NAfter the post-Brexit trade agreement with Great Britain, the EU is finally finalizing an extremely important agreement. At the beginning of the German EU Presidency in July, Chancellor Angela Merkel (CDU) named an investment agreement as one of the central goals of this presidency; The signing was planned at an EU-China summit in Leipzig in September. It was canceled due to the pandemic – and after an alternative video conference between EU leaders and party leader Xi Jinping, which was arranged at the time, it did not look as if both sides would agree on an investment agreement that would give the European company better market access in China and Beijing secures final recognition as a geostrategic power.
But in the two weeks before Christmas things suddenly happened quickly. Immediately before Christmas, the responsible negotiators, Commission Vice Valdis Dombrovskis and China’s Deputy Prime Minister Liu He agreed on a draft contract, Xi Jinping and the three top EU representatives Ursula von der Leyen (Commission), Charles Michel (European Council) and Merkel for the German Council Presidency want to seal this Wednesday. Until it is ready for signature, it should take months because of the clarification of legal issues and the translation – but the content is apparently no longer in dispute.

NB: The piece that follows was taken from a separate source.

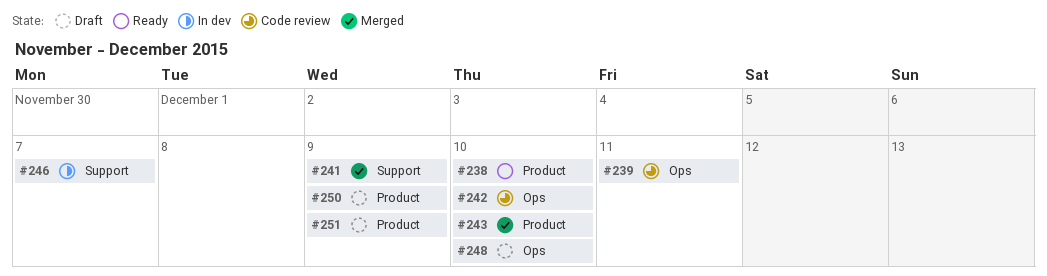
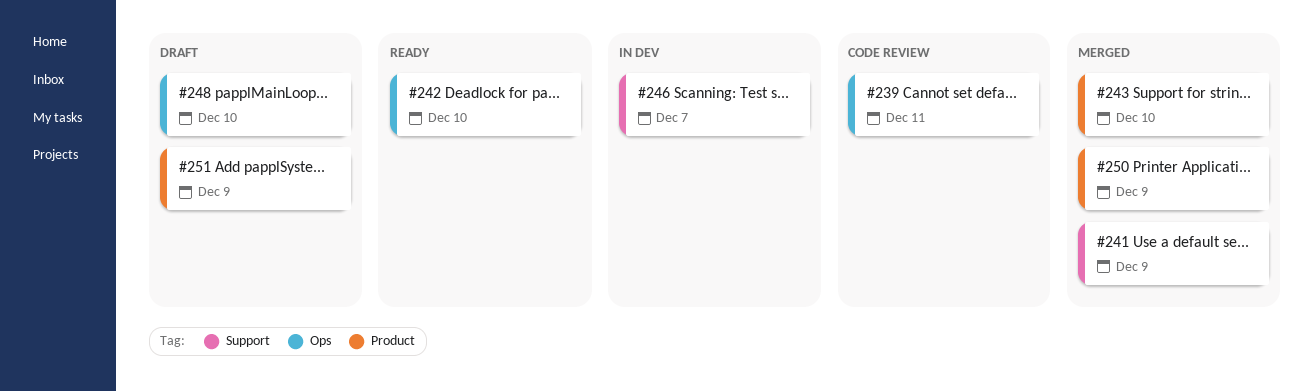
#238: present -> none
#242, status: Code review -> Ready
#250, status: Draft -> Merged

Investments in all branches of the economy possible
According to the EU Commission, the agreement rests on three pillars. First, China is granting European companies far more access than before. In the future, they could invest in all sectors of the economy, including the automotive industry, the market for cloud services, financial services and healthcare. Second, fair competitive conditions (“level playing field”) are guaranteed in the future. This means new rules against the forced transfer of technology as well as new obligations for state-owned companies and comprehensive transparency for subsidies. Third, standards for “sustainable development” should be observed. This should especially apply to the working conditions in companies.
China has promised to undertake “sustained and sustained efforts” to ratify the Ilo Convention on Forced Labor, it said. In addition, the EU will autonomously develop further instruments to combat forced labor. The result of the negotiations is the most ambitious that China has ever agreed with a third country, the commission said. For the first time, China agreed to solid rules for sustainable development, also with a view to the environment and climate.
Great time pressure
The EU Commission sells the content of the agreement as a complete success for the European side – as if China had gained practically nothing apart from more legal certainty. What is certain, however, is that Beijing has received a clear geostrategic advantage. This advantage is also the reason why the agreement has now been negotiated under time pressure. The new American administration wants to take a tough political line towards Beijing.
According to Brussels diplomats, after President Joe Biden took office on January 20, the EU would have been forced to follow this line in the interests of improved transatlantic relations. “Then the negotiations with China would have run out of air,” as one diplomat put it.
The investment agreement has to be approved by the EU states and the European Parliament. While the representatives of the member states signaled their approval in principle on Monday, there was criticism in parliament on Tuesday. The Greens parliamentarian Reinhard Bütikofer said there was “no plausible reason for pushing through this agreement with maximum year-end hectic”. On the subject of forced labor in China, the Commission is content with “superficial lip service” instead of insisting on a timetable for the ratification of the key Ilo conventions.
In addition, it is regrettable that the Commission and the German EU Council Presidency did not even try to take their declarations of intent for renewed transatlantic cooperation with China so seriously that they left space for the consultations that should actually follow from it and from Biden team were expressly desired, it said. “In this way you can degrade your own statements to talk and make it more difficult to overcome transatlantic ruthlessness, as it shaped the Trump era,” criticized Bütikofer.